Оптические явления между тем продолжались. Прорезалась подобием серпа золотая улыбка, матово засветилась в носогубной складке бисерная цепочка пота, и все это богатство, все это пиршество было адресовано, как наконец догадались мужчины, мяснику Фиме.
– Иди в павильон, Ефим, – с удивительной женской мягкостью сказала Софья Степановна. – Кружки мыть будешь.
«Мужской клуб» изумленно ахнул: такой чести за всю историю Пионерского рынка не удостаивался еще никто. Юный анатом Фима, подтянув живот, горделиво покачивая плечами и чуть подвиливая задком, проследовал в павильон. Тут же задребезжал в полутьме женский смех, вдвое быстрее полилась вода, зазвенела медная мелочь, трахнулась вдребезги одна, другая, третья кружки.
– К счастью, Софа, к счастью! – орал Ефим. Правой рукой он мыл кружки, а левой оглаживал необъятный зад Софьи Степановны, да еще и пел, пел – «вернись в Мисхор, где волны тихо плещут…» – ну что еще нужно женщине?
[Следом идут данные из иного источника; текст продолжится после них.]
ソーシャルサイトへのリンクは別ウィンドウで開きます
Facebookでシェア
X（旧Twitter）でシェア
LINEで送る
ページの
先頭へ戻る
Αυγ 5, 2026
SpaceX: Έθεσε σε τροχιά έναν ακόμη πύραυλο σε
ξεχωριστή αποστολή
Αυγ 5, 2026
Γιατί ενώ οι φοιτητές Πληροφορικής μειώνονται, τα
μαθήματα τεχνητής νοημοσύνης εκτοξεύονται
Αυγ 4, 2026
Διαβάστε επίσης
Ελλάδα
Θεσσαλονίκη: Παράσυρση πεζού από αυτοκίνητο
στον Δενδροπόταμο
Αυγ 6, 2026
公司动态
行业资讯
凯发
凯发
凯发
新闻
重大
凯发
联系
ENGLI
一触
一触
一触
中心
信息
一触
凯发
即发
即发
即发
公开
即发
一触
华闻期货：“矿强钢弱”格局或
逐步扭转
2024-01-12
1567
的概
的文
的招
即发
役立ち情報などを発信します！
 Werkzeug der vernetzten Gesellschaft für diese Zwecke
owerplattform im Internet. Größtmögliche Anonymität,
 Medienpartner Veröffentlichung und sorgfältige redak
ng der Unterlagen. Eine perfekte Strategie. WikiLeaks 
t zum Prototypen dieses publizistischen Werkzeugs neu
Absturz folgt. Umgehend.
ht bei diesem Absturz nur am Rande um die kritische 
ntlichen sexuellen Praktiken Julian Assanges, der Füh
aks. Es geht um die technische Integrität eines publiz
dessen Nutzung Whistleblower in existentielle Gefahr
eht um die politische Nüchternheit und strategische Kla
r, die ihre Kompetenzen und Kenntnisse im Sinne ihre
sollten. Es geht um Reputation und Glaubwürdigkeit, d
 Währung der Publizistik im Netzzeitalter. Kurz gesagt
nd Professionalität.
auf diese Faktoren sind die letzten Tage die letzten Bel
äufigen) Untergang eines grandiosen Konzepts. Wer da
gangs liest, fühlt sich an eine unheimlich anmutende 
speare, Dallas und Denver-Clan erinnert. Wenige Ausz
Бог ты мой, разве могла Софа Пищалина с ее внешними данными мечтать о таком веселом молодце? Конечно, клеились и раньше к ней видные мужчины, но все получали грубый и немедленный отпор, потому что клеились из-за пива. Проституты дурацкие слишком переоценивали свою вонючую дрын-ду и недооценивали гордый и мрачный характер Девы Ручья. А этот, из мясного ряда залетный соловей, моет с ней кружки, и поет про Мисхор, и хохмит, и про действительную службу рассказывает, и по заднице гладит, и почему-то чувствует Софья Степановна, что дело тут не в пиве, что у него на нее, старую, дымится. Хотя пиво Ефим, конечно, пьет, и пьет много, в этом он себе не отказывает, и пей, пей, Фима, если тебе на пользу.
– Пиво дырочку найдет! – кричит добровольный мойщик. – Верно я говорю, Софа? Правильно, мужики?
У Одудовского уже на кончике носа слеза. Счастья тебе, Фима! Счастья вам, Софья Степановна! А Ким стоит с полуволчьим оскалом: мясники-придурки и к пиву присосались, теперь пойдет бидонами навынос, жидам в холодильники.
Но вот, наконец, кружки вымыты. Слились в городской водосток печальные бледные спирохеты, измученные антибиотиками палочки Коха, живучие чертенята-стафилококки, выходцы из зубных расселин.
Пошло пиво! Вот первый ненасытный, на полкружки глоток, пивовороты вокруг кариозных утесов, клочья пены в складках слизистой оболочки, пузыри на жесткой щетине, сладостный озноб по всему телу и, наконец, теплая ободряющая волна, вздох облегчения – жить можно!